1月24日に第一話が放送された、『クジャクのダンス、誰が見た?』(画像:TBSテレビ プレスリリースより)

 さらに、Netflixでは『イカゲーム2』が注目を集め、アニメでは『天久鷹央の推理カルテ』や『薬屋のひとりごと』が配信のたびに話題になるなど、サスペンス・ミステリーの人気はドラマにとどまらず、広がりを見せているようです。

 こうした話を聞くと、『金田一少年の事件簿』や『名探偵コナン』、さらには『古畑任三郎』といった作品や、そこで繰り広げられる、謎解きの快感や緊張感あふれるストーリーに夢中になった日々を思い出し、懐かしさを感じる方もいることでしょう。
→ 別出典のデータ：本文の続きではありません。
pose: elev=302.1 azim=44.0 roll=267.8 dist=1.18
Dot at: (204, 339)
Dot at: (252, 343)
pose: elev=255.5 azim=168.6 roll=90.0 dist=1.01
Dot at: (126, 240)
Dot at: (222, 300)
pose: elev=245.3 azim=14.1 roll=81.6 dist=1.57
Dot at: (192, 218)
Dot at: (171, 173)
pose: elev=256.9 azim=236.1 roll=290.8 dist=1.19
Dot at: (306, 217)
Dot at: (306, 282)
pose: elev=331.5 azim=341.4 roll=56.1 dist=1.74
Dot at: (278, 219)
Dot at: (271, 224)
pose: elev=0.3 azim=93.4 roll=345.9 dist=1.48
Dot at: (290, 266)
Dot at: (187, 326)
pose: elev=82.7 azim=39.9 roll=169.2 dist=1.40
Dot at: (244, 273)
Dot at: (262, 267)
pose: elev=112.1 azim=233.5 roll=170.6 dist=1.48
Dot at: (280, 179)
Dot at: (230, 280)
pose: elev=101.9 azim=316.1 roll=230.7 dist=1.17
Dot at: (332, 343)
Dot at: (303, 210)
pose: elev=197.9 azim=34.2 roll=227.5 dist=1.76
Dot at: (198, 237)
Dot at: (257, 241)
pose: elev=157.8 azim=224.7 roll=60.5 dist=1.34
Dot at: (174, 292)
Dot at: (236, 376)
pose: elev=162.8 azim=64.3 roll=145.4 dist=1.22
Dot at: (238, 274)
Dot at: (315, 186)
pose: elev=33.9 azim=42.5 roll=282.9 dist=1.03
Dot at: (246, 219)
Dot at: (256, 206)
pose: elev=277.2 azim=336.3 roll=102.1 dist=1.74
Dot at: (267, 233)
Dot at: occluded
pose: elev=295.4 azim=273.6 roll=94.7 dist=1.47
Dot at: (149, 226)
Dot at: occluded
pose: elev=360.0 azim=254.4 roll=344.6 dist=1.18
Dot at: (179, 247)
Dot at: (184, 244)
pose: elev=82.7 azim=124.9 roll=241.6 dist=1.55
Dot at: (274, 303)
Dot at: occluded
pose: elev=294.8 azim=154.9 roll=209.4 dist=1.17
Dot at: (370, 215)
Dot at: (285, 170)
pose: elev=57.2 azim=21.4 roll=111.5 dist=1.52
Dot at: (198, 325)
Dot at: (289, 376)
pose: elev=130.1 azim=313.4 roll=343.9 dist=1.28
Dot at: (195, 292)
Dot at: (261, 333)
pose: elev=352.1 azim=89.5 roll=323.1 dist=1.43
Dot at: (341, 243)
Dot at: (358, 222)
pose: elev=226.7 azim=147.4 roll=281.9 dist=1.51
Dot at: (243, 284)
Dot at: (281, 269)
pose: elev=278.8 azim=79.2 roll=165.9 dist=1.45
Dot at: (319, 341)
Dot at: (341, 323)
 サスペンス・ミステリーの魅力は単に「結末が気になる」という好奇心だけではありません。感情を揺さぶり、脳を刺激する特有の要素が、私たちを引き込み、離さない。その「クセになる魅力」を、ユーザー体験と認知心理学の観点から掘り下げます。

ミステリーたらしめる「ミスリード」の存在価値とは

 認知心理学によれば、人間の脳は常に未来を予測し、その予測と現実の差を調整する「予測符号化」と呼ばれる仕組みを持っています。ミステリーやサスペンスを観ながら「この人が真犯人だ」と推測するのも、この仕組みが働いているからです。

 しかし、ミステリー作品には「ミスリード」と呼ばれる巧妙な仕掛けが組み込まれています。読者や視聴者を意図的に誤った方向へ導き、最後には意外な真実を突きつける。この瞬間の驚きが、作品の「面白さ」を際立たせるのです。

 さらに、人間は驚きや意外性を感じた時に脳内で「ドーパミン」というホルモンを分泌します。ドーパミンは、やる気や快感を生み出す「幸せホルモン」の一種で、ギャンブル依存にも関与するほど、強烈な作用を持っています。意外性の高い展開ほどドーパミンが多く分泌され、それが「クセになる楽しさ」を生み出しているのです。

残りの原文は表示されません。